Bock auf Urlaub/Wandern in den Bergen? Die Toten, die da rumliegen, sollten dich nicht davon abschrecken. Es kann auch sein das einer der anderen "Urlauber" seine Ausrüstung verloren haben könnte. Nachts hört man hin und wieder ein Brüllen, auch das sollte keinerlei Grund sein, die wunderschöne Aussicht nicht zu geniessen.

Gibt es momentan kostenlos auf Steam und fügt sich auf der Bibliothek hinzu.



> Free for a limited time! Add it to your account now and own it permanently.





> Die erschreckendste Reise Ihres Lebens, spielt sich in der wunderschönen  Winterlandschaft der Ural-Gebirge ab. Lüften Sie das Horror-Geheimnis  des Unglücks am Djatlo-Pass.
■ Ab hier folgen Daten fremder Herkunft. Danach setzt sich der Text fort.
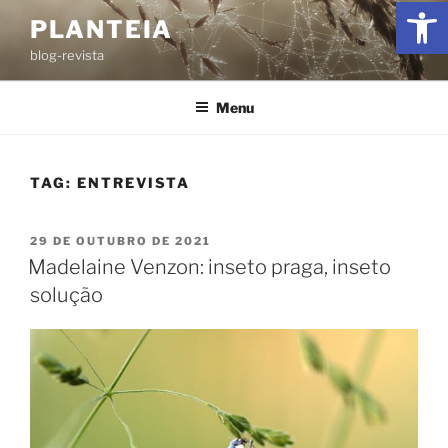
Ab
PLANTEIA
blog-revista
Menu
TAG:
ENTREVISTA
29 DE OUTUBRO DE 2021
Madelaine Venzon: inseto praga, inseto
solução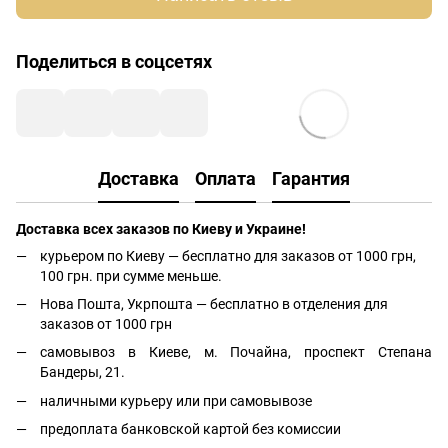
Поделиться в соцсетях
Доставка
Оплата
Гарантия
Доставка всех заказов по Киеву и Украине!
курьером по Киеву — бесплатно для заказов от 1000 грн,
100 грн. при сумме меньше.
Нова Пошта, Укрпошта — бесплатно в отделения для
заказов от 1000 грн
самовывоз в Киеве, м. Почайна, проспект Степана
Бандеры, 21.
наличными курьеру или при самовывозе
предоплата банковской картой без комиссии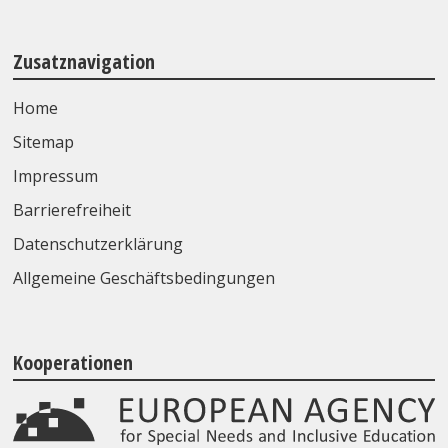
Zusatznavigation
Home
Sitemap
Impressum
Barrierefreiheit
Datenschutzerklärung
Allgemeine Geschäftsbedingungen
Kooperationen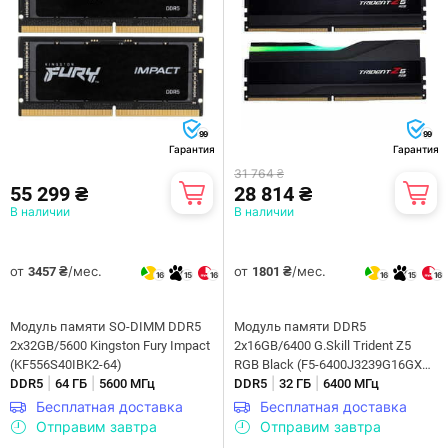
99
99
Гарантия
Гарантия
31 764 ₴
55 299 ₴
28 814 ₴
В наличии
В наличии
от
/мес.
от
/мес.
3457 ₴
1801 ₴
16
15
16
16
15
16
Модуль памяти SO-DIMM DDR5
Модуль памяти DDR5
2x32GB/5600 Kingston Fury Impact
2x16GB/6400 G.Skill Trident Z5
(KF556S40IBK2-64)
RGB Black (F5-6400J3239G16GX2-
|
|
|
|
DDR5
64 ГБ
5600 МГц
TZ5RK)
DDR5
32 ГБ
6400 МГц
Бесплатная доставка
Бесплатная доставка
Отправим завтра
Отправим завтра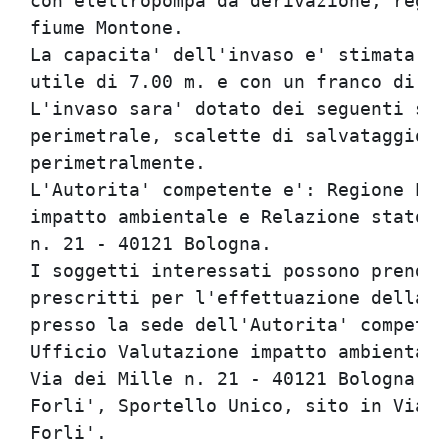
con elettropompa da derivazione, regol
fiume Montone.

La capacita' dell'invaso e' stimata in
utile di 7.00 m. e con un franco di si
L'invaso sara' dotato dei seguenti sis
perimetrale, scalette di salvataggio f
perimetralmente.

L'Autorita' competente e': Regione Emi
impatto ambientale e Relazione stato a
n. 21 - 40121 Bologna.

I soggetti interessati possono prender
prescritti per l'effettuazione della p
presso la sede dell'Autorita' competen
Ufficio Valutazione impatto ambientale
Via dei Mille n. 21 - 40121 Bologna  o
Forli', Sportello Unico, sito in Via C
Forli'.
Erzählt von Sean Bean.


----------



## cap82 (1. Februar 2019)

*AW: Kholat auf Steam für umsonst*

THX, nem geschenkten Gaul...


----------



## Stryke7 (1. Februar 2019)

*AW: Kholat auf Steam für umsonst*

Vielen Dank, das sieht gut aus!


----------



## RyzA (1. Februar 2019)

*AW: Kholat auf Steam für umsonst*

Danke für den Tipp! Direkt mal hinzugefügt!


----------